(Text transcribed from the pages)
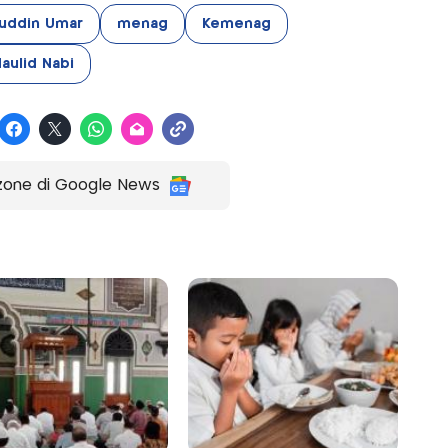
uddin Umar
menag
Kemenag
aulid Nabi
zone di Google News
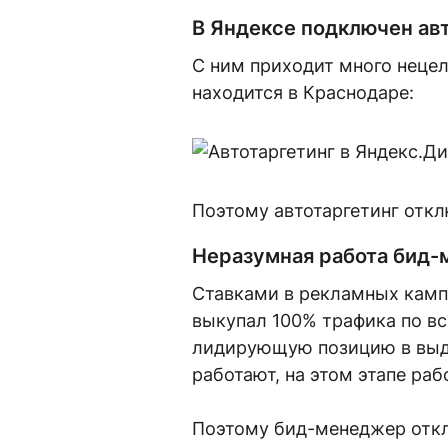
В Яндексе подключен ав
С ним приходит много нецел
находится в Краснодаре:
Поэтому автотаргетинг отк
Неразумная работа бид
Ставками в рекламных кампа
выкупал 100% трафика по вс
лидирующую позицию в выда
работают, на этом этапе ра
Поэтому бид-менеджер откл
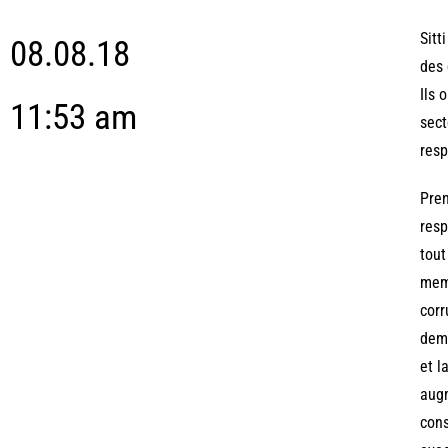
Sitt
08.08.18
des 
Ils 
11:53 am
sect
resp
Pren
resp
tout
memb
corr
dema
et l
augm
cons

_EXERCISE INSTRUCTIONS:_
Turn every line of text in the material above into a single numbered list, skipping any blank lines. Leave the pictures out.

_EXERCISE OUTPUT:_
1. uddin Umar
2. menag
3. Kemenag
4. aulid Nabi
5. zone di Google News
6. В Яндексе подключен ав
7. С ним приходит много нецел
8. находится в Краснодаре:
9. Поэтому автотаргетинг отк
10. Неразумная работа бид
11. Ставками в рекламных кампа
12. выкупал 100% трафика по вс
13. лидирующую позицию в выда
14. работают, на этом этапе ра
15. Поэтому бид-менеджер откл
16. Sitt
17. 08.08.18
18. des 
19. Ils 
20. 11:53 am
21. sect
22. resp
23. Pren
24. resp
25. tout
26. memb
27. corr
28. dema
29. et l
30. augm
31. cons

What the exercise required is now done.